Ramesh Hariharan, Kuruvilla Kuruvilla, Venugopal Ambadi, Lekha Vijayalakshmi, Jacob George
Department of Gastrointestinal Surgery, PVS Memorial Hospital, Cochin, India.
Dig Surg. 2004;21(2):114-22. doi: 10.1159/000077335. Epub 2004 Mar 15.
BACKGROUND/AIM: Major liver resection has improved the resectability rate of hilar cholangiocarcinomas, but morbidity and mortality may be significant. The aim of this study was to assess the value of parenchyma-conserving liver resection (resection of bile duct with liver segments I and IVb; PCLR) in hilar cholangiocarcinoma.
Retrospective analysis of prospectively collected data. Factors influencing survival following three types of operations were studied by univariate and multivariate analyses. The three types of operations were: (1) local resection of the bile duct alone (LR); (2) major liver resection (resection of three or more segments, hepatic resection; HR), and (3) PCLR.
Forty-six patients (21 males, 25 females; age range 35-77 years, mean age 57, median age 57 years) underwent surgery. There were 11 LR, 12 HR, and 23 PCLR procedures. There were 3 deaths (mortality 6.5%). The mortality was higher following HR (3 out of 12; 25%) than following LR or PCLR (0 out of 34; p = 0.01). Survival was longer following curative resection (median 27 months) than after palliative resection (median 15 months; p = 0.001). Lymph nodal and perineural involvement were adverse factors on univariate, but not on multivariate analysis. PCLR produced better survival (median 29 months) as compared with LR (median 15 months) or HR (median 22.5 months; p < 0.01).

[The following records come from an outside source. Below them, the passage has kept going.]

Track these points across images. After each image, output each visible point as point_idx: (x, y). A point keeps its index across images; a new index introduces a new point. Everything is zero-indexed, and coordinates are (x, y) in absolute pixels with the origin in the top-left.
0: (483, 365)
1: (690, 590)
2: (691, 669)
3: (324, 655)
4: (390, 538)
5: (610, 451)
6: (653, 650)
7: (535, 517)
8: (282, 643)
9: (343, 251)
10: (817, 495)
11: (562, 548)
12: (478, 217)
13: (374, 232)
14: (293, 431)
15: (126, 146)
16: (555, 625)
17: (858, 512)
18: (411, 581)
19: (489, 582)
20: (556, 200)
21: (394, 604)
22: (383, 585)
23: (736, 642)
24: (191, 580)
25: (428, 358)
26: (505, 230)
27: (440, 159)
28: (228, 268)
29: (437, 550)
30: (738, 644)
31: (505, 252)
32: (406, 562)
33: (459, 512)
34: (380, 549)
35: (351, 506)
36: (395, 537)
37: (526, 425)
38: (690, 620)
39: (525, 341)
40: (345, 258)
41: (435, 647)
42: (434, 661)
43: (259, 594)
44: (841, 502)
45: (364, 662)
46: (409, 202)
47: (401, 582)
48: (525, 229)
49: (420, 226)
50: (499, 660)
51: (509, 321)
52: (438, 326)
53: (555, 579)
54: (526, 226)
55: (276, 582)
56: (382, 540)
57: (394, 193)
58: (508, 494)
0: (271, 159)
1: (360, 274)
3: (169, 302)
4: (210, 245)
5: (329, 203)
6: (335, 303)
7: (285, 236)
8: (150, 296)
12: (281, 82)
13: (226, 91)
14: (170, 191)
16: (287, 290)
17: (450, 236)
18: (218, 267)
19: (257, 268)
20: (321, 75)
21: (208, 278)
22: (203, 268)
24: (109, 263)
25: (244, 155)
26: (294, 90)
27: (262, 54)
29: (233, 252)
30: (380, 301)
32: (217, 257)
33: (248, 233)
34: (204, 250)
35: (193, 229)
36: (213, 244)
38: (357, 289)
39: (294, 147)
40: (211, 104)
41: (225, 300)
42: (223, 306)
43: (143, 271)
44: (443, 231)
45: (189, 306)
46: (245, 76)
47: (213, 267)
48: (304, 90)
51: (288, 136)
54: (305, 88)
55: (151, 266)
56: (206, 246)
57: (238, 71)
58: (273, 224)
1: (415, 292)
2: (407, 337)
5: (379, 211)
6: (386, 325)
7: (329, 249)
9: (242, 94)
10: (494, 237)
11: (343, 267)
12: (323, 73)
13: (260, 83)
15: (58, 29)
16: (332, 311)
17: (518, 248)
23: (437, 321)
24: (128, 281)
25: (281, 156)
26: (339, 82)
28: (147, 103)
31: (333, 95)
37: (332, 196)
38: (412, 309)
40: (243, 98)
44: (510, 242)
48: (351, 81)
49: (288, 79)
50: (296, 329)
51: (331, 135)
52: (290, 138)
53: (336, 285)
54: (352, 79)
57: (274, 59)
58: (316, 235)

PCLR is applicable to selected patients with Bismuth-Corlette type III disease without major vascular involvement and produces survival rates comparable to those of LR and HR. PCLR may help avoid major liver resections in some patients with hilar cholangiocarcinoma.
背景/目的:扩大肝切除术提高了肝门部胆管癌的切除率,但手术的发病率和死亡率可能较高。本研究旨在评估保留肝实质的肝切除术(联合肝段Ⅰ和Ⅳb切除胆管;PCLR)在肝门部胆管癌中的价值。
对前瞻性收集的数据进行回顾性分析。通过单因素和多因素分析研究三种手术方式后影响生存的因素。三种手术方式为:(1)单纯胆管局部切除术(LR);(2)扩大肝切除术(切除三个或更多肝段,肝切除术;HR),以及(3)PCLR。
46例患者(男性21例,女性25例;年龄范围35 - 77岁,平均年龄57岁,中位年龄57岁)接受了手术。LR手术11例,HR手术12例,PCLR手术23例。有3例死亡(死亡率6.5%)。HR术后死亡率(12例中有3例;25%)高于LR或PCLR术后(34例中0例;p = 0.01)。根治性切除术后生存时间更长(中位27个月),优于姑息性切除术后(中位15个月;p = 0.001)。单因素分析显示淋巴结和神经周围侵犯是不良因素,但多因素分析未显示。与LR(中位15个月)或HR(中位22.5个月)相比,PCLR的生存情况更好(中位29个月;p < 0.01)。
PCLR适用于部分未累及主要血管的Bismuth - CorletteⅢ型疾病患者,其生存率与LR和HR相当。PCLR可能有助于避免部分肝门部胆管癌患者进行扩大肝切除术。